# Streaming binary format parsing

- <https://adventofcode.com/2021/day/16>

Part 1 is primarily a stream parsing task; given an input stream of hex digits, parse the stream into packets of data.

I decided to unpack the hex value as a byte string; in Python the `bytes` type has a convenient [`fromhex()` method](https://docs.python.org/3/library/stdtypes.html#bytes.fromhex), and I made sure to pad the end of the input transmission string with an extra `0` if it didn't contain a multiple of 2 hex digits; that turned out not to be necessary for both the test and puzzle inputs. The reason I did this is because you can then index into the `bytes` object and Python gives you a 8-bit integer, ideal for applying bitwise operations to to extract the desired bits.

Next, the class encapsulating the stream (the stream _reader_) tracks the position in the input stream of bytes, as well as an offset into the current byte so we can read data at the bit level. This requires that you use [bit shifting](https://en.wikipedia.org/wiki/Bitwise_operation#Bit_shifts) to move the target bits over to the right, as well as [bit masking](<https://en.wikipedia.org/wiki/Mask_(computing)#Masking_bits_to_0>) to turn off any other bits present in the byte. To make these operations that little bit more efficient I pre-compute those masks and shift counts based on the current bit offset into the byte. Of course, to read a given number of bits might well require that you look at multiple consecutive bytes, so the `StreamReader.read_bits()` method uses a loop and left-shifts to build up the resulting integer value from multiple bytes, as needed. If this was a real-world project, the reader would need to handle a transmission or read buffer, and handle the transmission or file running out of data prematurely, but for AoC we can ignore such trivial error-handling concerns.

#### [What to produce]
Please retype the text on streaming binary parsing between "Part 1 is primarily" and "the desired bits.", inclusive. The material that comes next isn't needed.

#### [The data]
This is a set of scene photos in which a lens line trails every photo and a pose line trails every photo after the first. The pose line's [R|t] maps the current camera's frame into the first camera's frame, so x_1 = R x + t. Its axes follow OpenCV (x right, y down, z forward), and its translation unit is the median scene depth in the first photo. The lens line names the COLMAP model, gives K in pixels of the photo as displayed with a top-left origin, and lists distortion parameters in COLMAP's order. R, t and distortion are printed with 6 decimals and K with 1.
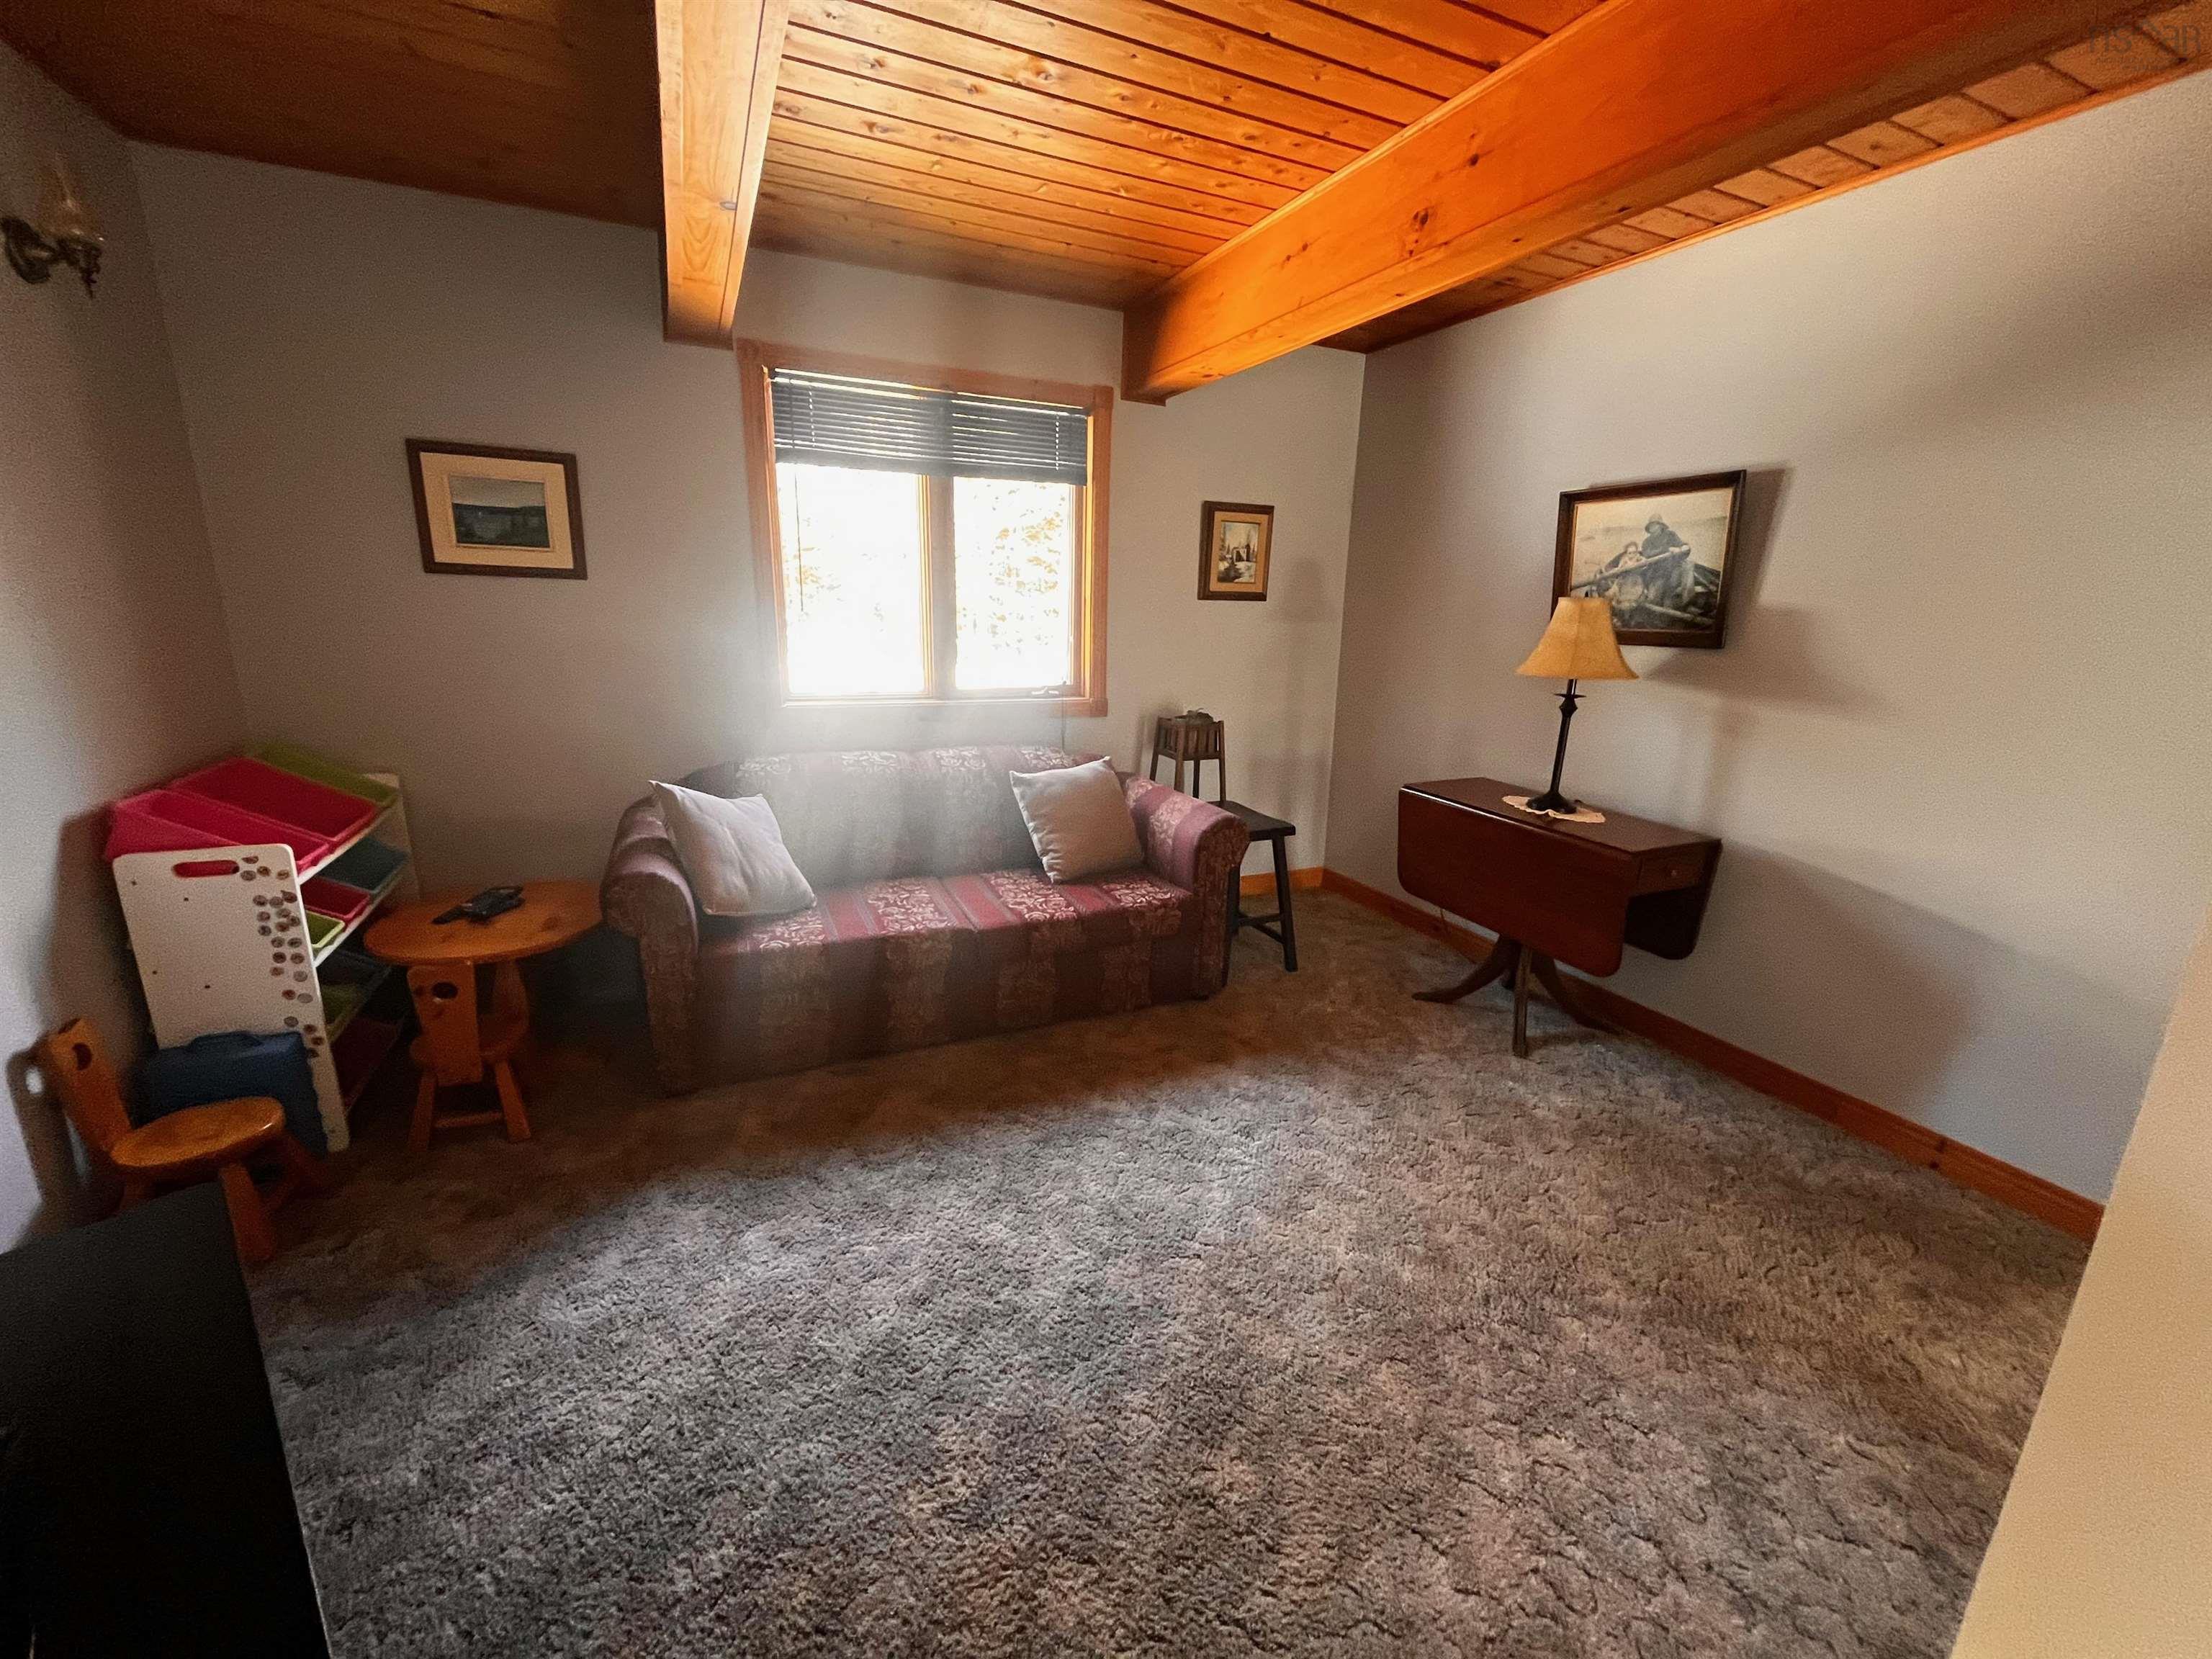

#### [Solution for this task]
Part 1 is primarily a stream parsing task; given an input stream of hex digits, parse the stream into packets of data.

I decided to unpack the hex value as a byte string; in Python the `bytes` type has a convenient [`fromhex()` method](https://docs.python.org/3/library/stdtypes.html#bytes.fromhex), and I made sure to pad the end of the input transmission string with an extra `0` if it didn't contain a multiple of 2 hex digits; that turned out not to be necessary for both the test and puzzle inputs. The reason I did this is because you can then index into the `bytes` object and Python gives you a 8-bit integer, ideal for applying bitwise operations to to extract the desired bits.